ABSTRACT Background Few studies have assessed associations of non-enzymatic antioxidant capacity (NEAC) in the overall diet with all-cause or specific mortality, and their results have been inconsistent. Objectives The present study investigated the association between dietary NEAC and all-cause or cause-specific mortality. Methods The study was a large-scale population-based prospective cohort study in Japan consisting of 42,520 men and 50,207 women aged 44–76 y, who had no history of cancer, stroke, ischemic heart disease, or chronic liver disease. We evaluated FFQ-based dietary NEAC with use of published databases in which the NEACs of individual foods were analyzed by ferric reducing antioxidant power (FRAP) and oxygen radical absorbance capacity (ORAC) assays. Dietary NEAC was calculated by multiplying the estimated NEAC with the consumed amount and summing up those values for all foods, and was categorized in quartiles. We identified death and cause of death with use of residential registry and death certificates. HRs and 95% Cls for death from the second survey, which was conducted from April 1995 to December 2014 were estimated with Cox proportional hazards regression analysis. Results After 1,498,308 person-years of follow-up, 12,978 total deaths occurred.
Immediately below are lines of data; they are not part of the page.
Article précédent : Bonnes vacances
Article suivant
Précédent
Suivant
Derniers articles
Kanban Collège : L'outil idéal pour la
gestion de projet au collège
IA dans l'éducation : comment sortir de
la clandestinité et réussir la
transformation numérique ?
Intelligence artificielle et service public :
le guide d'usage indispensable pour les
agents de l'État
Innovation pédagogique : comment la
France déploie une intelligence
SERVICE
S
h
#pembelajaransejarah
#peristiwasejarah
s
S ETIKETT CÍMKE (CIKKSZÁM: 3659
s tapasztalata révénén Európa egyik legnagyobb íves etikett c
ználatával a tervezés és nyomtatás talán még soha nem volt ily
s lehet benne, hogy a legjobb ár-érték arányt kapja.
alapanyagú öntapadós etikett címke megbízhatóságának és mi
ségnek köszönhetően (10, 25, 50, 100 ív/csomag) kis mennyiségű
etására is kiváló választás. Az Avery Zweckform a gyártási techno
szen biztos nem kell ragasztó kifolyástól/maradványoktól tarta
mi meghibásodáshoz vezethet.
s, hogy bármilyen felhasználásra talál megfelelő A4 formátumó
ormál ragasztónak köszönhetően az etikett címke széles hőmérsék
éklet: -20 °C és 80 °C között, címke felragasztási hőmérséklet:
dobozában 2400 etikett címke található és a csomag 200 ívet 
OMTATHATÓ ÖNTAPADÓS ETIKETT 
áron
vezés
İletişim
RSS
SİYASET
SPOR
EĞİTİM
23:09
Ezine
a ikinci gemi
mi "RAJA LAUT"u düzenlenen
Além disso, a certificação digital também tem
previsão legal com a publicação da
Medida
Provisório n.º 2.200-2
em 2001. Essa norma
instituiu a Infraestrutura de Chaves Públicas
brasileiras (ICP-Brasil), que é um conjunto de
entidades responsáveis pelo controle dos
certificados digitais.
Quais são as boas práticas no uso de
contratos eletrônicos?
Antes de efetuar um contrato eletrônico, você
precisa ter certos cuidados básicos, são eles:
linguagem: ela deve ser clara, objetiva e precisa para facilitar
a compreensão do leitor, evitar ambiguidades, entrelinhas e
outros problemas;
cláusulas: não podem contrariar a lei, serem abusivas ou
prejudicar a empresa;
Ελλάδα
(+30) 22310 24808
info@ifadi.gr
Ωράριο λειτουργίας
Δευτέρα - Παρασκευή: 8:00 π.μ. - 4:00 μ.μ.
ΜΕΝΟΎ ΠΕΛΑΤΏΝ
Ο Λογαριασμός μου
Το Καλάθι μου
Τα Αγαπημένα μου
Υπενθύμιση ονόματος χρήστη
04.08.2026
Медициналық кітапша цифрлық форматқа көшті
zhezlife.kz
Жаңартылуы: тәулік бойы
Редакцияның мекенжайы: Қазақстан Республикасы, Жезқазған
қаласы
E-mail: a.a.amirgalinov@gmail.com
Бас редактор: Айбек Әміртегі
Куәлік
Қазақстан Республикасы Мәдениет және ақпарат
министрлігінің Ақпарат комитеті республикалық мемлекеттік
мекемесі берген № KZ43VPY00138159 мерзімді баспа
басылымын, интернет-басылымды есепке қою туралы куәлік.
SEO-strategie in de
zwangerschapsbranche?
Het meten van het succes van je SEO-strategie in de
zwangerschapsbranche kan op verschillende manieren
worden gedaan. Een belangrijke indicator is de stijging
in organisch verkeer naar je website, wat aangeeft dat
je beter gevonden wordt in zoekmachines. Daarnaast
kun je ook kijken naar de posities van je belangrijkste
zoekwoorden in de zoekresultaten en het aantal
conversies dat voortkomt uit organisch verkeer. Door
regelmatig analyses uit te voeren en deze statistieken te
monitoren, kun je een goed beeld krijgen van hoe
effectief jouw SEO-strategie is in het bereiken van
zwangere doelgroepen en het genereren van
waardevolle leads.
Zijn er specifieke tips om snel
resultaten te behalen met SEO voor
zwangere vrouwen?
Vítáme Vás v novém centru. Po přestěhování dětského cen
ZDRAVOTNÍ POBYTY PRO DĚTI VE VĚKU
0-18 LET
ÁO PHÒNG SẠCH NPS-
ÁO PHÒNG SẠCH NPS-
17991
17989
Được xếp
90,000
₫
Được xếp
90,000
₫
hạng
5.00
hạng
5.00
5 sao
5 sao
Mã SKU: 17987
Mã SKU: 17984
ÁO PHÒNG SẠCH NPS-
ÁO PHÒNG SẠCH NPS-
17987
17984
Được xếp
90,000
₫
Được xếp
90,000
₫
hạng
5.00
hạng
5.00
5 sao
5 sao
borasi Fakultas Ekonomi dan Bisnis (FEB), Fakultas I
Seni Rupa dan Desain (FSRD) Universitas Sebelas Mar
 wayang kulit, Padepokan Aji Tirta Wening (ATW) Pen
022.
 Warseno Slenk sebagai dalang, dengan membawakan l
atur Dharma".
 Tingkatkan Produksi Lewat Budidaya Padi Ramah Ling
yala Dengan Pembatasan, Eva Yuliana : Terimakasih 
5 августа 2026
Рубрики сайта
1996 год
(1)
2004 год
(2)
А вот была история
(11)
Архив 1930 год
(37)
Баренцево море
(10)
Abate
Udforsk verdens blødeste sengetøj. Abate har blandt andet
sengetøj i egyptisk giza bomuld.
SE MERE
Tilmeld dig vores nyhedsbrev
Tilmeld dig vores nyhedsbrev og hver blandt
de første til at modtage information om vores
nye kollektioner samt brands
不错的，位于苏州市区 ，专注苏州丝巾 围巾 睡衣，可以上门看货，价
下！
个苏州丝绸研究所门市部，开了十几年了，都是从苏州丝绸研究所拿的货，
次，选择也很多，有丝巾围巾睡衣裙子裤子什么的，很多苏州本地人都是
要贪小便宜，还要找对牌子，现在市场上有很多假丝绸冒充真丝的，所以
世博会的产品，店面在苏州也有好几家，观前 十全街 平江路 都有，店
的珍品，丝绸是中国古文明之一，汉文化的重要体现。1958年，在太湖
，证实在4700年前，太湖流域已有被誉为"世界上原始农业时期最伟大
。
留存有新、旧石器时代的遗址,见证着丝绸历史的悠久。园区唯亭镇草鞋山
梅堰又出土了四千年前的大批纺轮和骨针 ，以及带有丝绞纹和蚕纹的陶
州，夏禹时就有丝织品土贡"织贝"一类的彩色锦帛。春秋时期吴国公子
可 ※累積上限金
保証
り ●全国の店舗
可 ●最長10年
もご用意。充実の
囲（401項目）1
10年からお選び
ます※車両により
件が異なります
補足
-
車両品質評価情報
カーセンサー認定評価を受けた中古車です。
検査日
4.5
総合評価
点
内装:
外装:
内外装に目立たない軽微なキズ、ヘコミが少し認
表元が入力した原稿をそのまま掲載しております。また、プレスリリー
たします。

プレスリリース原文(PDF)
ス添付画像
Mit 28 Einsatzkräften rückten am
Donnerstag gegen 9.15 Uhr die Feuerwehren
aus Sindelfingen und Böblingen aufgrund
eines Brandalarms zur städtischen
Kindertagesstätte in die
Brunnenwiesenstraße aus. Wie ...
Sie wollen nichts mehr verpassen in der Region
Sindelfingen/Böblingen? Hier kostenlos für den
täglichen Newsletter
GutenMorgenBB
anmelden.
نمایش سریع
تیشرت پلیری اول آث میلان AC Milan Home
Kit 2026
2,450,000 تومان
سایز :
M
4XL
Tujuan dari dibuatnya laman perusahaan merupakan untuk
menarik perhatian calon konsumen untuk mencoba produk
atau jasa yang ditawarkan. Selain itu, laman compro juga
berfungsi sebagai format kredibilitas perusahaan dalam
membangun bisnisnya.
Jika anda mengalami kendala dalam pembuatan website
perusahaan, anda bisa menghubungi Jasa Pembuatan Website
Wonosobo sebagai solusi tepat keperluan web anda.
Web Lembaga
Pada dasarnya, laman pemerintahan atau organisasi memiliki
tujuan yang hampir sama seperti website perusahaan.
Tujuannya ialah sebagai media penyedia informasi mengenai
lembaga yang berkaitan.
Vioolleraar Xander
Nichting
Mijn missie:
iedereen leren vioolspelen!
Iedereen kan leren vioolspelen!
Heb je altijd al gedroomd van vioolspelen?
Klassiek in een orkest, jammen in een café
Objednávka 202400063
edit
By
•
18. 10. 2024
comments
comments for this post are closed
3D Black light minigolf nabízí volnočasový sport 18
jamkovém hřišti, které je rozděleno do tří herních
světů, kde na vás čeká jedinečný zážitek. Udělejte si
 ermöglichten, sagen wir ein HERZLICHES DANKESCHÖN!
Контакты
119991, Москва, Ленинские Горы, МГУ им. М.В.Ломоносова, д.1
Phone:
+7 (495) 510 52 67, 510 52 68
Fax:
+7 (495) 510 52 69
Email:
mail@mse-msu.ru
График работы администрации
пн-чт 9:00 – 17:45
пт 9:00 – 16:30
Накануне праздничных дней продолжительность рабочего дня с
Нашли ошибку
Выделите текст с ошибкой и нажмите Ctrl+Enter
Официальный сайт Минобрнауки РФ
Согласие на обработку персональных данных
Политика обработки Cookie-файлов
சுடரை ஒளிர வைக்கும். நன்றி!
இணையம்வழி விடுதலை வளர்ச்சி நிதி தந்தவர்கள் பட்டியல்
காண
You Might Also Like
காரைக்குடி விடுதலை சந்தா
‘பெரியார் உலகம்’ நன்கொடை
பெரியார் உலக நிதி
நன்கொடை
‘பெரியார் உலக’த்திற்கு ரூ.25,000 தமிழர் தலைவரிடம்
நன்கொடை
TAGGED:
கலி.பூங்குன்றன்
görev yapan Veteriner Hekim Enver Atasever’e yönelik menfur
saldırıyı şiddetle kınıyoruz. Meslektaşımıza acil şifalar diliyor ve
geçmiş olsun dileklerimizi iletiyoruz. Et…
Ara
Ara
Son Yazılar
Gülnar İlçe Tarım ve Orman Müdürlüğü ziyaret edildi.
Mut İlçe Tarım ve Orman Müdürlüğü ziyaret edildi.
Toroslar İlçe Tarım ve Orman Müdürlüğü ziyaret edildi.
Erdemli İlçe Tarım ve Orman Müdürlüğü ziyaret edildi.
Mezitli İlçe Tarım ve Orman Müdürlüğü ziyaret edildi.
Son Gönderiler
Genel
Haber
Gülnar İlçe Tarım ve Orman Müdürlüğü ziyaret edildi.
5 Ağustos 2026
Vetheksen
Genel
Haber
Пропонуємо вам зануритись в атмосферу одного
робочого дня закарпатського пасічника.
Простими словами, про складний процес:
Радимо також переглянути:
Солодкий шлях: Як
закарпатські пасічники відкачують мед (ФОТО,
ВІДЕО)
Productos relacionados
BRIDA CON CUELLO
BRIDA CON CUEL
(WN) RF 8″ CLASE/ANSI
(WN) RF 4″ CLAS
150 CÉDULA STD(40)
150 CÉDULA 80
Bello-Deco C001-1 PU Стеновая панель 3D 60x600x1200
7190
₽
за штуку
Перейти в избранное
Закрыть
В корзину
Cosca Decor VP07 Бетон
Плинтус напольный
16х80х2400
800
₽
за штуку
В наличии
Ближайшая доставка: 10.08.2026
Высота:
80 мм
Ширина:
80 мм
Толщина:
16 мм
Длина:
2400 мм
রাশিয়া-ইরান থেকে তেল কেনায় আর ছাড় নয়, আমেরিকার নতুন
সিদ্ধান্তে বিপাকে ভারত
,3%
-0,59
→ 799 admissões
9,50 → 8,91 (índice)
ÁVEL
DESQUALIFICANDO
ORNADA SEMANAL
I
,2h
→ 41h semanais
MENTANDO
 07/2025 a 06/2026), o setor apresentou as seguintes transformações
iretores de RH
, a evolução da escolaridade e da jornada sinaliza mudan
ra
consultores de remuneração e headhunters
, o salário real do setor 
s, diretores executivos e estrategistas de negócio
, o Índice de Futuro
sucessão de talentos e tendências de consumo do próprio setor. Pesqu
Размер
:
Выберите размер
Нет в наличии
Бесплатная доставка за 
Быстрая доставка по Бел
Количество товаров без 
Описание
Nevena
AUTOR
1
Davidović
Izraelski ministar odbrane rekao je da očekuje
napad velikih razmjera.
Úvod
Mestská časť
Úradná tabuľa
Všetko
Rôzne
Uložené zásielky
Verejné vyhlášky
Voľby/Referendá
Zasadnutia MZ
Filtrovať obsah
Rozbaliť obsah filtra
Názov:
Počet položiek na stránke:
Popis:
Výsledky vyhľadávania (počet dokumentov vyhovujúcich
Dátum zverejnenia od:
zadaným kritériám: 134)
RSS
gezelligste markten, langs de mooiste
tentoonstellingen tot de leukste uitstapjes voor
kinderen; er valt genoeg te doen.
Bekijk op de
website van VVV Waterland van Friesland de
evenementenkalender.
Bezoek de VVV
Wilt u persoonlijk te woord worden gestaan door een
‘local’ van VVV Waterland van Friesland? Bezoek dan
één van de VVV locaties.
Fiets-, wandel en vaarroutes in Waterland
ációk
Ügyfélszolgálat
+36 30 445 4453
The multivariable-adjusted HRs (95% Cls) for all-cause mortality for the highest compared with the lowest quartile of FRAP and ORAC were 0.85 (0.80, 0.89) and 0.84 (0.79, 0.89), respectively. Dietary NEACs were inversely associated with mortality from cardiovascular disease (CVD), but not from cancer. The multivariable-adjusted HRs (95% Cls) for CVD for the highest compared with the lowest quartile of FRAP and ORAC were 0.83 (0.75, 0.92) and 0.79 (0.70, 0.89), respectively. Conclusions Higher dietary NEACs from FRAP and ORAC were associated with lower risk of all-cause mortality and mortality from CVD in Japanese adults.